What you need to do —
Pick out every line in the data below that contains the word "Site", and copy each one.

____ Input for this task

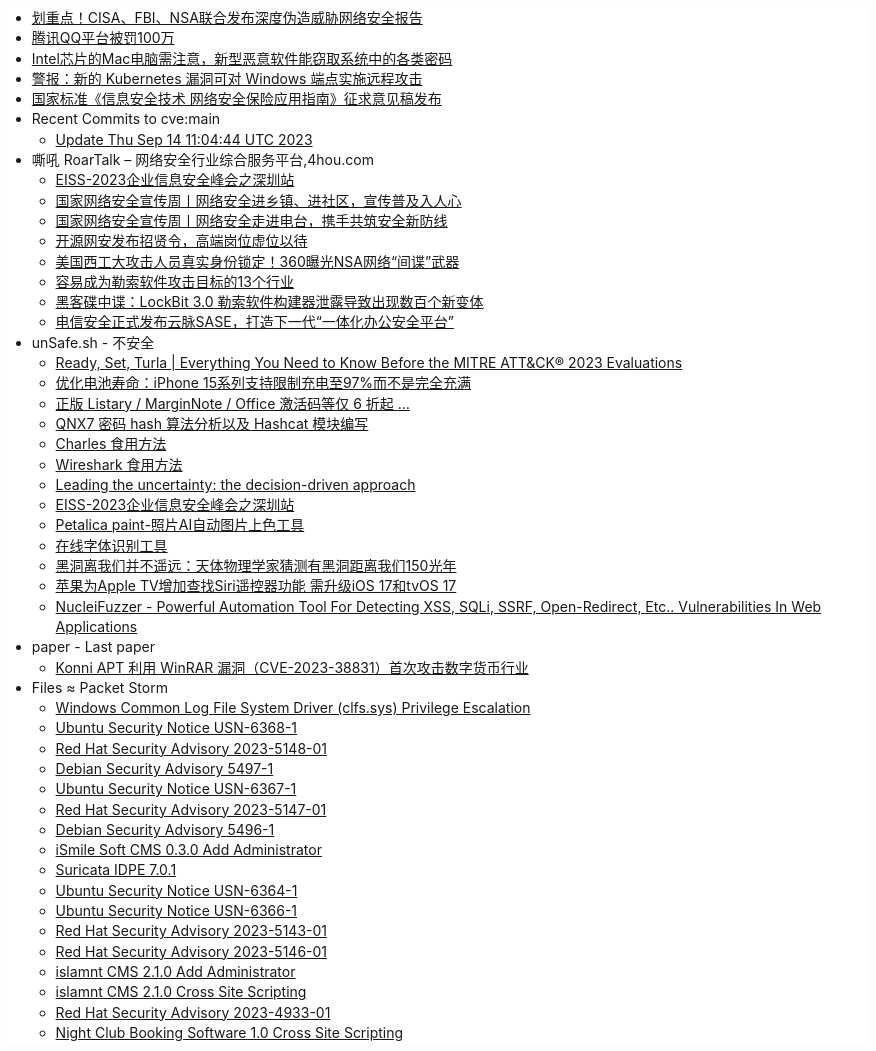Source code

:   - [划重点！CISA、FBI、NSA联合发布深度伪造威胁网络安全报告](https://www.freebuf.com/news/378043.html)
  - [腾讯QQ平台被罚100万](https://www.freebuf.com/news/378038.html)
  - [Intel芯片的Mac电脑需注意，新型恶意软件能窃取系统中的各类密码](https://www.freebuf.com/news/378037.html)
  - [警报：新的 Kubernetes 漏洞可对 Windows 端点实施远程攻击](https://www.freebuf.com/news/378035.html)
  - [国家标准《信息安全技术 网络安全保险应用指南》征求意见稿发布](https://www.freebuf.com/news/378033.html)
- Recent Commits to cve:main
  - [Update Thu Sep 14 11:04:44 UTC 2023](https://github.com/trickest/cve/commit/2f89856f88b4b0f2bc26fe56a6344035c6b2017f)
- 嘶吼 RoarTalk – 网络安全行业综合服务平台,4hou.com
  - [EISS-2023企业信息安全峰会之深圳站](https://www.4hou.com/posts/z4oY)
  - [国家网络安全宣传周丨网络安全进乡镇、进社区，宣传普及入人心](https://www.4hou.com/posts/yAn7)
  - [国家网络安全宣传周丨网络安全走进电台，携手共筑安全新防线](https://www.4hou.com/posts/xzm9)
  - [开源网安发布招贤令，高端岗位虚位以待](https://www.4hou.com/posts/wylR)
  - [美国西工大攻击人员真实身份锁定！360曝光NSA网络“间谍”武器](https://www.4hou.com/posts/vxkm)
  - [容易成为勒索软件攻击目标的13个行业](https://www.4hou.com/posts/m0Vr)
  - [黑客碟中谍：LockBit 3.0 勒索软件构建器泄露导致出现数百个新变体](https://www.4hou.com/posts/YYnn)
  - [电信安全正式发布云脉SASE，打造下一代“一体化办公安全平台”](https://www.4hou.com/posts/poP2)
- unSafe.sh - 不安全
  - [Ready, Set, Turla | Everything You Need to Know Before the MITRE ATT&CK® 2023 Evaluations](https://buaq.net/go-177026.html)
  - [优化电池寿命：iPhone 15系列支持限制充电至97%而不是完全充满](https://buaq.net/go-177037.html)
  - [正版 Listary / MarginNote / Office 激活码等仅 6 折起 …](https://buaq.net/go-177042.html)
  - [QNX7 密码 hash 算法分析以及 Hashcat 模块编写](https://buaq.net/go-177029.html)
  - [Charles 食用方法](https://buaq.net/go-177028.html)
  - [Wireshark 食用方法](https://buaq.net/go-177030.html)
  - [Leading the uncertainty: the decision-driven approach](https://buaq.net/go-177019.html)
  - [EISS-2023企业信息安全峰会之深圳站](https://buaq.net/go-177020.html)
  - [Petalica paint-照片AI自动图片上色工具](https://buaq.net/go-177022.html)
  - [在线字体识别工具](https://buaq.net/go-177023.html)
  - [黑洞离我们并不遥远：天体物理学家猜测有黑洞距离我们150光年](https://buaq.net/go-177024.html)
  - [苹果为Apple TV增加查找Siri遥控器功能 需升级iOS 17和tvOS 17](https://buaq.net/go-177015.html)
  - [NucleiFuzzer - Powerful Automation Tool For Detecting XSS, SQLi, SSRF, Open-Redirect, Etc.. Vulnerabilities In Web Applications](https://buaq.net/go-177021.html)
- paper - Last paper
  - [Konni APT 利用 WinRAR 漏洞（CVE-2023-38831）首次攻击数字货币行业](https://paper.seebug.org/3032/)
- Files ≈ Packet Storm
  - [Windows Common Log File System Driver (clfs.sys) Privilege Escalation](https://packetstormsecurity.com/files/174668/cve_2023_28252_clfs_driver.rb.txt)
  - [Ubuntu Security Notice USN-6368-1](https://packetstormsecurity.com/files/174667/USN-6368-1.txt)
  - [Red Hat Security Advisory 2023-5148-01](https://packetstormsecurity.com/files/174666/RHSA-2023-5148-01.txt)
  - [Debian Security Advisory 5497-1](https://packetstormsecurity.com/files/174665/dsa-5497-1.txt)
  - [Ubuntu Security Notice USN-6367-1](https://packetstormsecurity.com/files/174663/USN-6367-1.txt)
  - [Red Hat Security Advisory 2023-5147-01](https://packetstormsecurity.com/files/174662/RHSA-2023-5147-01.txt)
  - [Debian Security Advisory 5496-1](https://packetstormsecurity.com/files/174661/dsa-5496-1.txt)
  - [iSmile Soft CMS 0.3.0 Add Administrator](https://packetstormsecurity.com/files/174660/ismilesoftcms030-addadmin.txt)
  - [Suricata IDPE 7.0.1](https://packetstormsecurity.com/files/174664/suricata-7.0.1.tar.gz)
  - [Ubuntu Security Notice USN-6364-1](https://packetstormsecurity.com/files/174659/USN-6364-1.txt)
  - [Ubuntu Security Notice USN-6366-1](https://packetstormsecurity.com/files/174658/USN-6366-1.txt)
  - [Red Hat Security Advisory 2023-5143-01](https://packetstormsecurity.com/files/174657/RHSA-2023-5143-01.txt)
  - [Red Hat Security Advisory 2023-5146-01](https://packetstormsecurity.com/files/174656/RHSA-2023-5146-01.txt)
  - [islamnt CMS 2.1.0 Add Administrator](https://packetstormsecurity.com/files/174655/islamntcms210-addadmin.txt)
  - [islamnt CMS 2.1.0 Cross Site Scripting](https://packetstormsecurity.com/files/174654/islamntcms210-xss.txt)
  - [Red Hat Security Advisory 2023-4933-01](https://packetstormsecurity.com/files/174653/RHSA-2023-4933-01.txt)
  - [Night Club Booking Software 1.0 Cross Site Scripting](https://packetstormsecurity.com/files/174652/ncbs10-xss.txt)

________

Response below —
  - [islamnt CMS 2.1.0 Cross Site Scripting](https://packetstormsecurity.com/files/174654/islamntcms210-xss.txt)
  - [Night Club Booking Software 1.0 Cross Site Scripting](https://packetstormsecurity.com/files/174652/ncbs10-xss.txt)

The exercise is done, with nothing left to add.